What is a shock is the gleeful way The Substance takes that graphic “birth” scene, which is already pitched at Cronenbergian levels of ickiness, and keeps doubling down on the body horror as things go off the rails. It’s established early on that, while the two Sparkles don’t share a consciousness, they are still the same person. (“There’s no ‘she’ and ‘you,’ ” the faceless liaison on the helpline keeps intoning. “You are ‘one.’) In addition to strict adherence to a plan involving intravenous feeding bags and daily “stabilizer” injections, both Sparkles must also trade places every seven days. Failure to do so will… well, let’s just say it’ll get ugly. And when Sue starts extending her time after landing the primo gig of hosting her network’s live New Year’s Eve show … man, does it ever get ugly.

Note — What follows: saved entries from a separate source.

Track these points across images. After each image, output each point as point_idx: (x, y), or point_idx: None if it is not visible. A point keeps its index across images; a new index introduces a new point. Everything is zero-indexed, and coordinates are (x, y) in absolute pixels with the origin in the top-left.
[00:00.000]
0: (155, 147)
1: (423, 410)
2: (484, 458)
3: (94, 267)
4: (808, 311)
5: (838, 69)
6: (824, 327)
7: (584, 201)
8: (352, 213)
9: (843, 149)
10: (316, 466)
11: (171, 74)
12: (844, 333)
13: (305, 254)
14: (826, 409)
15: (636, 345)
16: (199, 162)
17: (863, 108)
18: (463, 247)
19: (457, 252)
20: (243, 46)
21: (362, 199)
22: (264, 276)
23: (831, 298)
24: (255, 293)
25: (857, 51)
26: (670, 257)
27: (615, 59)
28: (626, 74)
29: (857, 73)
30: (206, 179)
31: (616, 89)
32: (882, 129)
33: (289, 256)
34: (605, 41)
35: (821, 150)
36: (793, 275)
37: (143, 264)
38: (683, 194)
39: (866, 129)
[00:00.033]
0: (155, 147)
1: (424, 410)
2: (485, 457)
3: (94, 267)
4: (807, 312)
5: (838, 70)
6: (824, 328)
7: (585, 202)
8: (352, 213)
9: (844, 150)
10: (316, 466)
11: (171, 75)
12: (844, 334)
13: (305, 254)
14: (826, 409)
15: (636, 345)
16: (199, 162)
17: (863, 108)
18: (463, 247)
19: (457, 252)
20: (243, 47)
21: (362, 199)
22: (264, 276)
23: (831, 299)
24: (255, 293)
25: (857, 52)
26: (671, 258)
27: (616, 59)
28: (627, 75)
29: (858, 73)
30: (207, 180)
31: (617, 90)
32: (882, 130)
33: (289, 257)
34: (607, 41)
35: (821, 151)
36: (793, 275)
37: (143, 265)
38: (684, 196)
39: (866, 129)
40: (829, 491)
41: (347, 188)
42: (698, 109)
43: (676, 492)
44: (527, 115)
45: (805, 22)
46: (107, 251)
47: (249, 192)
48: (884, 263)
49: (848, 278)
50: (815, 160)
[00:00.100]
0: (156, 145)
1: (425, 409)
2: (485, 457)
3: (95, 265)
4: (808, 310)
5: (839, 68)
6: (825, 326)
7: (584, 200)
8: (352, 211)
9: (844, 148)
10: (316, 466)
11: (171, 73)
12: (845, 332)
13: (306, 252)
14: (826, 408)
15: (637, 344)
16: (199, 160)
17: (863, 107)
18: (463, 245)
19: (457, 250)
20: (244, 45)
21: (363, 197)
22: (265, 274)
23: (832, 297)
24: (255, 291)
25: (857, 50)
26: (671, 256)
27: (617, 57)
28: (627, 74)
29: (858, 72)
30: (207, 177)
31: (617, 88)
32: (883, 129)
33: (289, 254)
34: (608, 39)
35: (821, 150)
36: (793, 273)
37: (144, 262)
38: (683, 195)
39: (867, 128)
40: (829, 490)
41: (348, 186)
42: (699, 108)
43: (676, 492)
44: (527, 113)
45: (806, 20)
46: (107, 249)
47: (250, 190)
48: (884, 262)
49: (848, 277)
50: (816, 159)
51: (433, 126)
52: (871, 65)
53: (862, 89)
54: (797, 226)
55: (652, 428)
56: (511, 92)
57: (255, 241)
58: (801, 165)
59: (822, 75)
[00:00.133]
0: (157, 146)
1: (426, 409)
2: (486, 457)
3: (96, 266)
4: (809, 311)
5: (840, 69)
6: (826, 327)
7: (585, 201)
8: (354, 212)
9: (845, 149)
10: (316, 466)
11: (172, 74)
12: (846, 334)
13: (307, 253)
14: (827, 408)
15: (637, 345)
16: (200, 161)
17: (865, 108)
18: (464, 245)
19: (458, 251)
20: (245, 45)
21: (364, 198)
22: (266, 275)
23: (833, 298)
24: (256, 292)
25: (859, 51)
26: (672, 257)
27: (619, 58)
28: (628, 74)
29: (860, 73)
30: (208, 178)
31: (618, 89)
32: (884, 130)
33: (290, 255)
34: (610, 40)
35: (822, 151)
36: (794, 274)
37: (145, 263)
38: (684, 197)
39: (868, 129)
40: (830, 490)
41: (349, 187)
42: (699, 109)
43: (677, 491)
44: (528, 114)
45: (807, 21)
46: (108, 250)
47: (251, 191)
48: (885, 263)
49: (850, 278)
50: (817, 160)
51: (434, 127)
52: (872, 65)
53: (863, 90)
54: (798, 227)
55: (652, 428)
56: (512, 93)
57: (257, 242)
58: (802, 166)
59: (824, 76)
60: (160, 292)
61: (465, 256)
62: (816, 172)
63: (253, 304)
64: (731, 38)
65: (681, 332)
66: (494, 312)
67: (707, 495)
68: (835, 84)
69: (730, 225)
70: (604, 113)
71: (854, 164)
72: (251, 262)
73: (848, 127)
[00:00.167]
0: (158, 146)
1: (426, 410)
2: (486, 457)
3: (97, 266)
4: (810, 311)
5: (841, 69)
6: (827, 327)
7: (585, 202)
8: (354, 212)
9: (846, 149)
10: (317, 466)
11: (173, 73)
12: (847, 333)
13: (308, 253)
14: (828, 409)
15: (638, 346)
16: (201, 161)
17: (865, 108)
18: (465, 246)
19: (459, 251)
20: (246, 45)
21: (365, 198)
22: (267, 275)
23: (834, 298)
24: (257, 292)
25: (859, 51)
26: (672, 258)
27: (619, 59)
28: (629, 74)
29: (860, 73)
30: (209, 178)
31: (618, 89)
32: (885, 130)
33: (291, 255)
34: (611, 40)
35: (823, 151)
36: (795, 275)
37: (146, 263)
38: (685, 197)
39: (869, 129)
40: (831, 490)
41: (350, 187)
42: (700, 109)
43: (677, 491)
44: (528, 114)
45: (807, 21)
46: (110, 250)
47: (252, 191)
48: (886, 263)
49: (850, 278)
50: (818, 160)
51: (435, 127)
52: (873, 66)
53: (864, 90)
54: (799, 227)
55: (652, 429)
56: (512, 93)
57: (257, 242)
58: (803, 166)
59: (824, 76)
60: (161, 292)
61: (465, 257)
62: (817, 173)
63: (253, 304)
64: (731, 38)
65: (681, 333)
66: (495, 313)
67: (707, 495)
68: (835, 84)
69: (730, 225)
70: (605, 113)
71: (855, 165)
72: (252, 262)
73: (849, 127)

Once the movie turns into a standoff between the Sparkles, and Fargeat gives her actors a syrup-soaked stage on which to rage — if Moore’s extraordinary, best-of-career performance doesn’t kick off a full Demi-aissance, there is no God — this riff on The Picture of Dorian Gray goes ballistic in the best possible way. You want a climactic bloodbath that puts The Shining‘s plasma-gushing elevator to shame? You got it! Not even certain story-logic lapses (so if the older Sparkle can’t directly share the younger’s indulgences, what exactly is she getting out of this?) suck away the thrill of seeing these women tear impossible beauty standards a new one. The Substance won’t reset society’s fixation on youth or cure Hollywood’s sexist ills. It will, however, remind you that when you’re chasing your past by any means necessary, you are always your own worst enemy.